The choice of Mohamed El Sawy for Ministry of Culture in the new cabinet has gained a clear refusal from many sectors in the Egyptian cultural arena. El Sawy’s opponents find him lacking the right experience to effectively manage cultural ministry institutions in the coming period, they are suspicious of him because they see him as a businessman and they simply don’t appreciate his strict enforcement of censorship.
Mohamed El Sawy is the son of the late novelist, Abdel-Monem El Sawy, who held the post of Minister of Culture in 1977. He studied in the faculty of fine arts at Helwan University and before his nomination as the head of the El Sawy Culture Wheel (one of the largest and most active cultural centres in Cairo) he owned one of the biggest advertising companies in Egypt. His critics claim that, in essence, that he’s a businessman in a governmental position.
Strong and frank words by prominent novelist, Gamal El-Ghitani, reveal his opinion that the appointment of El Sawy is “a disaster that defaces Egyptian culture” because Egypt needs a prominent intellectual figure in the coming period, with a known cultural presence in the entire Arab world.
Other intellectuals signed their name to a declaration adopted by Dar Merit publishing house.
Among the reasons mentioned in the declaration for their opposition are “he has not blended with Egyptian cultural community and never adopted its views and ideas. Aside from the fact that his sole relationship with culture was limited to the management of El Sawy Culture Wheel, whose cultural value is questionable in light of the fact that marketing is what attracted the youth and not the appreciation for culture itself, he also never had a clear statement on issues related to culture.”
Egyptian intellectuals feel he is completely at odds with them as they promote freedom for art and creativity; the freedom that is necessary to build the new society we all seek. Against all these views, El Sawy adopted his own censorship, stating that “Culture is a message to promote the soul forward, and not a way to picture the society as it is, with all its negatives.”
However, the rejection of El Sawy didn’t come just from the traditional intellectual elite: a young theatre director, Mohamed Abdel-Fattah Kalabala, warned that he will go on hunger strike if the government insists on El Sawy for this important post. He also mentioned that some of the leaders in the ministry also reject this choice and plan to submit group resignations.
And let’s not forget Facebook. A number of independent culture institutions and individuals are spearheading an internet campaign to persuade decision-makers.

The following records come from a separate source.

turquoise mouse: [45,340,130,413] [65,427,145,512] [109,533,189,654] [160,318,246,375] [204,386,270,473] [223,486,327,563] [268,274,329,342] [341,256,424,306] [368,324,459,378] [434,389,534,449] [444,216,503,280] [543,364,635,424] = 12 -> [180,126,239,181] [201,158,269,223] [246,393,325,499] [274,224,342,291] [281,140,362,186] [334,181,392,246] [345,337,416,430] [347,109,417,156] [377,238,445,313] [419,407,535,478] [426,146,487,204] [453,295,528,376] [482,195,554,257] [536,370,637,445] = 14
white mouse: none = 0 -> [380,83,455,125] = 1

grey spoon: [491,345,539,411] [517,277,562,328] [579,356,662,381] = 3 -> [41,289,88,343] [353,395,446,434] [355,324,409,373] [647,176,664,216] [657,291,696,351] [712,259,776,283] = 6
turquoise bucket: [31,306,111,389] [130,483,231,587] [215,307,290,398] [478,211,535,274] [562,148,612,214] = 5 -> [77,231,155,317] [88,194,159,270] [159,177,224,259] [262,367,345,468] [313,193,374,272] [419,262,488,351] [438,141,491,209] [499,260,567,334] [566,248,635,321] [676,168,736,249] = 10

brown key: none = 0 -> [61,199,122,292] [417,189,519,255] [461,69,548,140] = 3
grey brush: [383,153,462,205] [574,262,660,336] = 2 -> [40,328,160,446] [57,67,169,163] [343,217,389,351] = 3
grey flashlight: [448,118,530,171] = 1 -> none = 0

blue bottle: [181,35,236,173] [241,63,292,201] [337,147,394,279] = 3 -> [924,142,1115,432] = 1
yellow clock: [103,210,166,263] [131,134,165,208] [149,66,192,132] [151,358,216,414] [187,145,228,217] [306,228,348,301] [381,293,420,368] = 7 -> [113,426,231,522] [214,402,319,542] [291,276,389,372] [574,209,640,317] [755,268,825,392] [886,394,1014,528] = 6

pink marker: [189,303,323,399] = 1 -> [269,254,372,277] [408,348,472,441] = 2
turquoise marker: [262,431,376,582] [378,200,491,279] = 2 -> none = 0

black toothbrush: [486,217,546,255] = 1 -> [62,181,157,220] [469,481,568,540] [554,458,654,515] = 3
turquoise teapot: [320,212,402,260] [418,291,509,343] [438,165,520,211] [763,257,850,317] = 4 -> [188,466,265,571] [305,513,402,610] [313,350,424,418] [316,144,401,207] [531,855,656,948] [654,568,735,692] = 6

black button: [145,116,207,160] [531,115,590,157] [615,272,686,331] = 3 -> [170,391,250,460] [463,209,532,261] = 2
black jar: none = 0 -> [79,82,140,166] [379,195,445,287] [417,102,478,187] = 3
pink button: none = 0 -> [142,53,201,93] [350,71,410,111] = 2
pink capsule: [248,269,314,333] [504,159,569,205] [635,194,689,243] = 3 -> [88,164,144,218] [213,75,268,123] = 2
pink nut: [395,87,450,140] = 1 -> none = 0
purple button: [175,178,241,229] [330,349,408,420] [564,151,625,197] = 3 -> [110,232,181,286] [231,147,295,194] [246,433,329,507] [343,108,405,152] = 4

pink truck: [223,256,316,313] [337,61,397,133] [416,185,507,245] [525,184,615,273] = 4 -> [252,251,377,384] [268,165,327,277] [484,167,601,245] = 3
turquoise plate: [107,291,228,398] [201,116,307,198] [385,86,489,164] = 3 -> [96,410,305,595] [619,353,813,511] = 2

People recall Sawy not permitting certain musical performances and short creative movies at the Wheel. This highlights Sawy’s refusal to accept opposing cultural or political views, in addition to his stance against freedom of expression and creation, leading to self-inflicted censorship in the Wheel that surpassed that of the already stringent state control.
Amid these negatives, a number of websites voice the views of those who see El Sawy as a good choice. Writers, such as Ibrahim Aslan, Said El-Kafrawy, Mohamed Slamawy and others applaud him for successfully setting up the diverse program that represents all wakes of creativity and culture, which, in turn, attracted many people through “cultural democracy.” To his supporters, El Sawy proved his ability to connect with a generation of youth who are usually missing from formal events, and all at reasonable prices (an average ticket at the Culture Wheel is $3 and workshops are inexpensive).
It can also be noted that El Sawy doesn’t hesitate in his press conferences or media appearances to share his belief in privatising culture and the importance of lifting the state’s hand off of cultural activities. He states that the government’s role is merely to offer the right environment for cultural institutions to grow and flourish among the different societies.